§ Extract provided
· · · · ·

文章基本信息

标题：Opening the Vault - information exchange - Technology Information
作者：Peter Fischer
期刊名称：Software Magazine
出版年度：2000
卷号：April 2000
出版社：Rockport Custom Publishing, LLC

Opening the Vault - information exchange - Technology Information

Peter Fischer

Integration and XML provide the keys, but there are many different approaches to information integration. The Challenge is to choose the best one for your needs.

The Internet has had a profound affect on the way we conduct business. The pervasivencss of the technology, as well as its availability and commodity pricing, have positioned the Web as the de facto mechanism to establish trading relationships. To establish these new relationships with customers and suppliers, however, companies have to open up the information stored in their "information vaults." Information integration plus XML provide the keys.

Information integration environments provide an "extend the business" capability while supporting a "keep the business" approach. This allows new applications, most importantly e-business systems, to be deployed and to evolve independently of existing business processing systems. By extending the business, enterprises can establish new relationships throughout the supply chain, while retaining existing ones.

· · · · ·

§ Information given
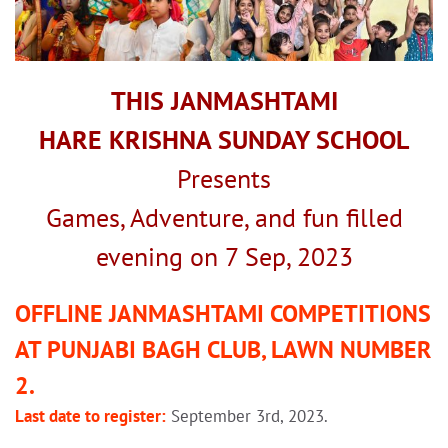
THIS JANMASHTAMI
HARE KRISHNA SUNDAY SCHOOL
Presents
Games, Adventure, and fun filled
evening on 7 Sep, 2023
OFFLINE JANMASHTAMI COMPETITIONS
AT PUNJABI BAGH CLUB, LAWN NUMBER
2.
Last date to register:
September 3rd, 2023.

· · · · ·

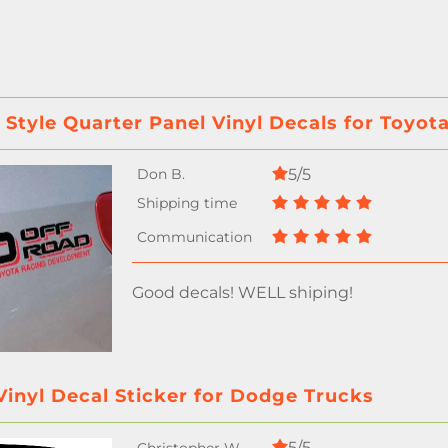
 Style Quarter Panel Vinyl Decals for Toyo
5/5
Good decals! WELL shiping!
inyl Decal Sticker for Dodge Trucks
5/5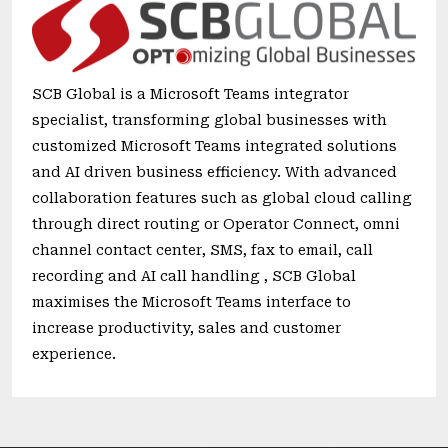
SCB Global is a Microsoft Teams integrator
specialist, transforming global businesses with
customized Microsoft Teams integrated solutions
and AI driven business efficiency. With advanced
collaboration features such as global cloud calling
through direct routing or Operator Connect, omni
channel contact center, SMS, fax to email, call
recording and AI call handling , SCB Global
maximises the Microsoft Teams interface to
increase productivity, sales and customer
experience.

· · · · ·

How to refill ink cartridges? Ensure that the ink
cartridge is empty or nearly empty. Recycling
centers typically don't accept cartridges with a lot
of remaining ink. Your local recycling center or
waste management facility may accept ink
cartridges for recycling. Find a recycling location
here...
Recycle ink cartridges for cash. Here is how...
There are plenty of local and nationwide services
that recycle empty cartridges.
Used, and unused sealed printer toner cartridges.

· · · · ·

§ Things to do
a) Answer these questions about the article on information integration:
(i) In which magazine did the article appear?
(ii) Which two things does the article say provide the keys to opening companies' "information vaults"?
(iii) Which approach do information integration environments support while providing an "extend the business" capability?
b) Apart from the title, list every publication detail given in the header of the article on information integration.
c) Continue the article on information integration from where it stops.
The material shown after the article on information integration is separate from it.

§ Answer set
a)
(i) Software Magazine
(ii) Information integration and XML
(iii) A "keep the business" approach

b)
- Author: Peter Fischer
- Journal: Software Magazine
- Year of publication: 2000
- Volume: April 2000
- Publisher: Rockport Custom Publishing, LLC

c)
Information integration has always been a challenge. Recent developments in the Enterprise Application Integration (EAI) space and the rise of XML have renewed interest in this area.

An organization typically has multiple sources of information in disparate databases and processing systems. Information is exchanged using a variety of proprietary approaches, such as database extracts, file transfers, and batch updates. Businesses are required to support numerous formats to enable information exchange, both internally as well as with partners. The result is "information spaghetti." (See figure, p. 25.) Internally, business applications establish point-to-point information connections, leading to situations where a single application has to render information in multiple formats. What a mess!!

Information integration controls this "information spaghetti" by "connecting the dots" to an integration information environment. Information integration focuses on collecting and collating data that resides on different data points in an informational network. These data points can represent data that resides in a variety of data storage devices, including RDBMS, flat files, ISAM, and even e-mail.

Solutions and Approaches

Today there are many ways to solve the information integration problem. Information integration can occur at different levels in the computing environment. At the Web server level, information is integrated using a component that extends the Web server processing environment.

Integration at the enterprise server level entails the creation of a separate environment that provides integrated information assets to a requester Note, however, that one of these requesters could be a Web server environment, so the line blurs a bit here. This is especially true when looking at current products in the marketplace.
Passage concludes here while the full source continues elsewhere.